Il est de ces femmes qui inspirent,
une lecture d'Aux citoyennes de Paris de Louise Michel

Il est de ces femmes qui nous inspirent, depuis toujours et particulièrement en cette période, et je remercie Babelio de m'avoir fait parvenir Aux citoyennes de Paris de Louise Michel dans le cadre de l'opération masse critique, un recueil de textes très divers (manifestes, discours proférés, extraits d'essais, poèmes, conventions rédigées) réunis, en 2016, par les Carnets de l'Herne.
Les points communs de tous ces textes sont à l'évidence l'incroyable engagement de cette femme, icône de la Commune de Paris, fille des Lumières et du Romantisme, préoccupée, entre autres, par le sort des femmes, les questions de pédagogie et l'action anticoloniale lors de son exil en Nouvelle-Calédonie de 1872 à 1880, comme le rappelle François l'Yvonnet dans l'avant-propos. Ce sont ces engagements que l'on verra ainsi se succéder dans les textes rassemblés, à l'exception de l'anticolonialisme puisqu'un ouvrage coordonné par Emilie Cappella (Louise Michel, exil en Nouvelle-Calédonie, Magellan & Cie, 2005) rassemble déjà les textes qui y ont trait, ainsi que ceux qui abordent sa découverte de l'idéal anarchiste.
Mais l'unité du recueil n'est pas que thématique. Des traits stylistiques récurrents mettent à jour une forme de lyrisme progressiste et militant. Ce dernier passe d'abord par la construction d'un ethos authentique, singulier et unique : « seule, je tenais tête à l'ennemi » (p. 11), aux accents prophétiques : « Plus on aura pesé sur les misérables, plus la révolte sera terrible » (p. 21) ; tant la locutrice ne doute à aucun moment de son pouvoir sur autrui : « je prends la Présidence de la République » (p. 12). Les métaphores du cadavre en décomposition ou de la dépouille moribonde pour évoquer la vieille société sur le déclin, tout comme celle du renouveau printanier ou des semences pour évoquer le monde qu'elle appelle de ses voeux, sont aussi des images constantes. L'alternance du jour et de la nuit en est aussi une image très utilisée.

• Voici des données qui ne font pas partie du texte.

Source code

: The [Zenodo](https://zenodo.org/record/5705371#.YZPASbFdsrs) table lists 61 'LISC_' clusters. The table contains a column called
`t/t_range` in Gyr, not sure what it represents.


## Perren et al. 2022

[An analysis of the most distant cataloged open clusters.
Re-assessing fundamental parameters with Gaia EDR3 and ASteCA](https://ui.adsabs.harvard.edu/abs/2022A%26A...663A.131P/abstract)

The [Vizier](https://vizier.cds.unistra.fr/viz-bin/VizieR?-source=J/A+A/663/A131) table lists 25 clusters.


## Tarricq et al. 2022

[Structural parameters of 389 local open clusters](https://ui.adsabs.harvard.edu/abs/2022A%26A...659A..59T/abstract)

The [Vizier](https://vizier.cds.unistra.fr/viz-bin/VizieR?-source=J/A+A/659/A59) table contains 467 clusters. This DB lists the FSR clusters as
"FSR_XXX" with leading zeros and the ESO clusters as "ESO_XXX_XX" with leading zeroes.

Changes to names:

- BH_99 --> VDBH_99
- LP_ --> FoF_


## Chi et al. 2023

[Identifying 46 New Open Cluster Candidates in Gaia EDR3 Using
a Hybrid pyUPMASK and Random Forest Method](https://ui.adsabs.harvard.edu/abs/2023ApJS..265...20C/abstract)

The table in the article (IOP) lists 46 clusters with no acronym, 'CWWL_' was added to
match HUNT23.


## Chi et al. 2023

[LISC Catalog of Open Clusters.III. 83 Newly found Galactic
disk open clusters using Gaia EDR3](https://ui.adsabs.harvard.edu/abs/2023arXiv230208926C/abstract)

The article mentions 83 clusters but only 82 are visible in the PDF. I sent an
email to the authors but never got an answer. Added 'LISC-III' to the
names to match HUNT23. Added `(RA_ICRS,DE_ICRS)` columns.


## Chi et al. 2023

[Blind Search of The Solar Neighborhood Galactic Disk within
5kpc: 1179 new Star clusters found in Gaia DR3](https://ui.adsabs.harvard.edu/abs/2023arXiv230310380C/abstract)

« La chrysalide humaine évolue : on ne fera plus rentrer ses ailes dans l'enveloppe crevée » (p. 19). Cette métaphore est d'autant plus intéressante qu'elle est plusieurs fois convoquée (voir p. 40) et traduit un processus irrémédiable. « Nul ne peut empêcher le soleil de demain de succéder à notre nuit » (p. 20). En effet, ce qui sous-tend les idéaux exposés c'est une vraie croyance dans le progrès, un progrès technique, une foi inébranlable dans le positivisme. Il est ainsi question des « prodigieuses richesses que nous donnera la science » (p. 22), d'une « science [qui] regénèr[e] le monde » (p. 47), des « merveilles » de la vapeur et de celles, « plus grandes » encore, de l'électricité (p. 42), du « progrès juste, implacable, celui qui bat en brèche les vieux récifs » (p. 46). « Allez », « allons », sont par ailleurs des exhortations très présentes, de sorte que tout concourt à présenter la pensée comme une pensée en mouvement, une pensée qui détruit, construit, et nous emporte sur son passage, nous soulève même, pour toujours plus de dignité et d'humanité.